Gaza-Proteste | »Sie hat sich hier einen Strohmann aufgestellt«
Du hast bislang über 16 000 Euro über Crowdfunding gesammelt, weil du von der pro-israelischen Influencerin Karoline Preisler verklagt wirst. Was ist da passiert?
Im vergangenen September veröffentlichte ich auf X einen Post mit einem 30-sekündigen Videoausschnitt eines Interviews, das Preisler zuvor Anna Staroselski vom rechtskonservativen, pro-israelischen Verein Werte-Initiative gab. Darin habe ich Preisler wörtlich zitiert und mit meinen Worten »Das ist die Radikalisierung der Mitte« eingeordnet. Sie nahm sich einen Anwalt, der mir ernsthaft – so stellte sich später heraus – zunächst über Instagram eine Abmahnung mit Aufforderung zur Tweet-Löschung und Zahlung von über 1500 Euro übersandte. Preisler fahndete dann öffentlich nach meiner Adresse, eine Zeit später kam die Abmahnung per Brief, und ein paar Monate darauf dann das Schreiben vom Landgericht, dass es zur Verhandlung kommt.

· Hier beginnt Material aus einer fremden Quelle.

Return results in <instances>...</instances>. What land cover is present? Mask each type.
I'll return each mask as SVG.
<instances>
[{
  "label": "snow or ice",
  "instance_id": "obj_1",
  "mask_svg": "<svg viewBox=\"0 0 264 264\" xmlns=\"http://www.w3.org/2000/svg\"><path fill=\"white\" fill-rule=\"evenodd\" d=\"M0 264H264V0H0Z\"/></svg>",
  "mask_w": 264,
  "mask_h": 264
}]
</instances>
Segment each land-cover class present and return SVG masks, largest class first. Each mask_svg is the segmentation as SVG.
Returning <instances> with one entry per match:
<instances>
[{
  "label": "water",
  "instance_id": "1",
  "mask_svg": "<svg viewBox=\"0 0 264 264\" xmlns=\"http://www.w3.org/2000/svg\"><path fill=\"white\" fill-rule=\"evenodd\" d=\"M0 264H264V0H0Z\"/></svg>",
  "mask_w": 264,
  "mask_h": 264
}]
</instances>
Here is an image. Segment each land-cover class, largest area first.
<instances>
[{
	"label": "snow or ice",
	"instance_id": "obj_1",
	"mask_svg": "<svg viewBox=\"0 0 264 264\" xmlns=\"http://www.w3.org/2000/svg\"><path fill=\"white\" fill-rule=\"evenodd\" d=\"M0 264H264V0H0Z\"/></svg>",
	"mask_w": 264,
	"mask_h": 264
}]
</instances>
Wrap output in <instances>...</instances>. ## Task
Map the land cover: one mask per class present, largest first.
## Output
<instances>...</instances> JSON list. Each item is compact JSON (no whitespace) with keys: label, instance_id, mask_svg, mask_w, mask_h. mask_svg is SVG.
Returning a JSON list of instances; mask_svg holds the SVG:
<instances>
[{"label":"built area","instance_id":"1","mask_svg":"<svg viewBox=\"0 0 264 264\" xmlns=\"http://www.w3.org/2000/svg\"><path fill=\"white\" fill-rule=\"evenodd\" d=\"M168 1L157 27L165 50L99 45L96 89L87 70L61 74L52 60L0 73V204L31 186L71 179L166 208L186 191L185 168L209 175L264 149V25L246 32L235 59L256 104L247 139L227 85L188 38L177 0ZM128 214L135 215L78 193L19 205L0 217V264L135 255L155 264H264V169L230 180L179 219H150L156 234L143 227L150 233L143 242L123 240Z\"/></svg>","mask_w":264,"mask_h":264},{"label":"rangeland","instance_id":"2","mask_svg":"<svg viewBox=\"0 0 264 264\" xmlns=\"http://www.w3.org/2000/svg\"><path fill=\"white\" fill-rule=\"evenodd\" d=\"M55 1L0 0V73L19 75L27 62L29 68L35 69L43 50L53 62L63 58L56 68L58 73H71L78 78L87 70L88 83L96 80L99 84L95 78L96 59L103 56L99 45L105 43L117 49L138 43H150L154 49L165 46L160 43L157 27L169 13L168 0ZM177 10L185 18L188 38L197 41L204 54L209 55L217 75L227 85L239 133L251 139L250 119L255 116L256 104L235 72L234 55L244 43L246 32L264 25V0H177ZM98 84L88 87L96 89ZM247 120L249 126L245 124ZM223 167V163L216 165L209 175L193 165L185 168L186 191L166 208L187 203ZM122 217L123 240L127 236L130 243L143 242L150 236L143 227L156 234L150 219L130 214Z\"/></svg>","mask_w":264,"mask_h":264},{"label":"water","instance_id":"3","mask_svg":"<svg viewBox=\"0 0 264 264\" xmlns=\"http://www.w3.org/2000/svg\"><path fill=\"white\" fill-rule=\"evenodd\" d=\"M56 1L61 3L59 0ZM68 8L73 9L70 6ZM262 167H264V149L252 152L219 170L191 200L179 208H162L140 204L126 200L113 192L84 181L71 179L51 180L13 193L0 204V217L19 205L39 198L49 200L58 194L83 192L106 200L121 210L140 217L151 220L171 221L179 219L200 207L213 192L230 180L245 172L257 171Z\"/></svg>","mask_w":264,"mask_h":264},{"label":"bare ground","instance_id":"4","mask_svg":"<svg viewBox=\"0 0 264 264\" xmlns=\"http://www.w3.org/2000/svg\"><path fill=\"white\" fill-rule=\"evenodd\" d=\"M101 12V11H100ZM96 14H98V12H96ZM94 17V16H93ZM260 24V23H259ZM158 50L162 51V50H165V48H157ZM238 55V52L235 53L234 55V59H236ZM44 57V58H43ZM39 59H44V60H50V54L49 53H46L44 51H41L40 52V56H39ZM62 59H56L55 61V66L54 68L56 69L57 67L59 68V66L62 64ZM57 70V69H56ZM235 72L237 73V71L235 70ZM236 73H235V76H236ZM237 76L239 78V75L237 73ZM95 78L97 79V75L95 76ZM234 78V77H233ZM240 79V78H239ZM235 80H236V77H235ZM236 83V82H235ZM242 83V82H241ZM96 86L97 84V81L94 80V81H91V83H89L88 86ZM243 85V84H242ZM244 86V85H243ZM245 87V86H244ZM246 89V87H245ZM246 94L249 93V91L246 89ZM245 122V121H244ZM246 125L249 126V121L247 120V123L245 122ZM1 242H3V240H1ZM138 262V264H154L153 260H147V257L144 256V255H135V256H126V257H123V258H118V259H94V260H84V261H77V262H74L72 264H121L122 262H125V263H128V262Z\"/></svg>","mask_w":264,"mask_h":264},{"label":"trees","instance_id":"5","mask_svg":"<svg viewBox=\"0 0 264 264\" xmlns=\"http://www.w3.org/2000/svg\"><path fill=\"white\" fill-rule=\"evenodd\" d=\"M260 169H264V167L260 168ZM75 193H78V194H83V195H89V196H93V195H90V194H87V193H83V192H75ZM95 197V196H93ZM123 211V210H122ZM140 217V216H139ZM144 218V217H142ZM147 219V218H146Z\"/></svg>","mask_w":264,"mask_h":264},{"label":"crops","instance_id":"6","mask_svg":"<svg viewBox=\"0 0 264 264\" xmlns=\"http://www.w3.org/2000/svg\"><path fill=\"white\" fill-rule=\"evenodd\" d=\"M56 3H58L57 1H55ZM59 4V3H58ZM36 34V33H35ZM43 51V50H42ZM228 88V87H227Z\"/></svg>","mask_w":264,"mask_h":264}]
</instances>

Auf praktisch jeder Versammlung, die Preisler besucht, hält sie ein Schild »Rape is not resistance«, dein Posting bezieht sich genau darauf. Wo ist der Zusammenhang?
Preisler setzt sich nach Eigendarstellung für Opfer von Vergewaltigungen durch die Hamas ein, und im relevanten Teil des besagten Interviews geht es um Vergewaltigungsvorwürfe gegen israelische Soldaten. Im von mir geposteten Ausschnitt sagt Preisler: »… selbst da ist Israel noch der menschlichere Akteur«. Ihr Anwalt sagt, Preislers Aussage beziehe sich auf den von ihr behaupteten Umstand, in Israel würde derartigen Vorwürfen juristisch nachgegangen. Mit der Realität hat das freilich nicht viel zu tun. Sexualisierte Gewalt gegen Palästinenser durch israelische Soldaten ist laut UN und der israelischen Menschenrechts-NGO B‘Tselem »systematisch«, israelische Minister und Vertreter der Regierungsfraktionen stellten sich schützend vor mutmaßliche Vergewaltiger, organisierten Demos für sie, die Netanyahu-Regierung blockierte eine UN-Untersuchung von Vergewaltigungsvorwürfen, und fünf Soldaten, die gestanden hatten, einen Palästinenser sexualisiert gefoltert und getötet zu haben, wurden im Januar freigesprochen – wo ist der »menschlichere Akteur«?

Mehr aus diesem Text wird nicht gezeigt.